◆ **Brief**
Please copy each line below that contains the string "para".

[Stored items]
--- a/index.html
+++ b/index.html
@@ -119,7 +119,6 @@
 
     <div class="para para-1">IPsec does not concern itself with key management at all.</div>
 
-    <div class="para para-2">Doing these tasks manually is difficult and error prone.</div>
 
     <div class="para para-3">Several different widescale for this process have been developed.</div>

--

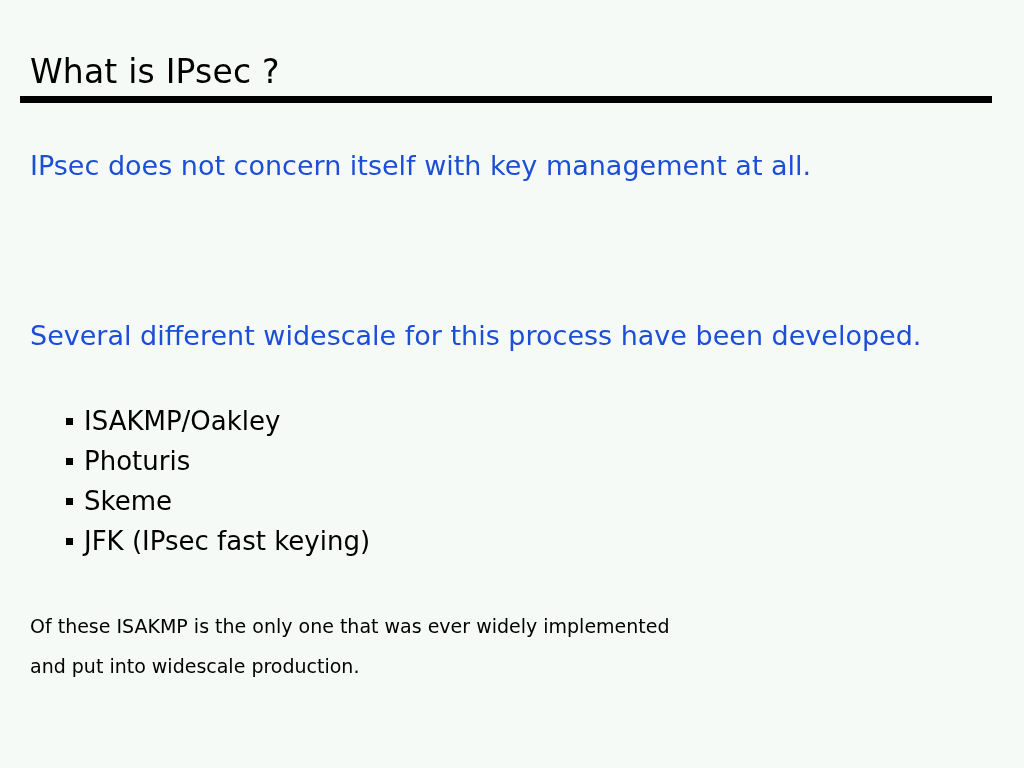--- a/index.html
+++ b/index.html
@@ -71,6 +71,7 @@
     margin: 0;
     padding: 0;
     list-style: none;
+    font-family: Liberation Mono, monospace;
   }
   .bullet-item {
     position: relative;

* * *

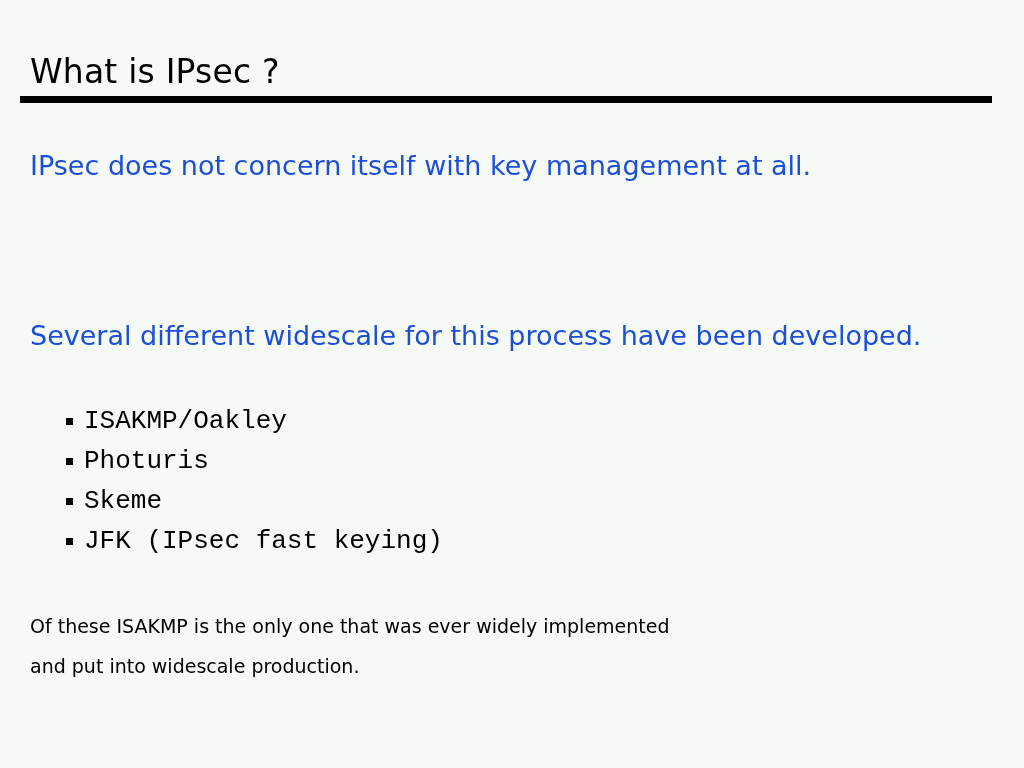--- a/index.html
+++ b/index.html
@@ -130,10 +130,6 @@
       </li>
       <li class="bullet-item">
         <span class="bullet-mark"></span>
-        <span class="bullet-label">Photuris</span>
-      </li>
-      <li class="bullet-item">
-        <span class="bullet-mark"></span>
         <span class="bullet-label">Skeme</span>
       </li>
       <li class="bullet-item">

◆ **The answer**
     <div class="para para-1">IPsec does not concern itself with key management at all.</div>
-    <div class="para para-2">Doing these tasks manually is difficult and error prone.</div>
     <div class="para para-3">Several different widescale for this process have been developed.</div>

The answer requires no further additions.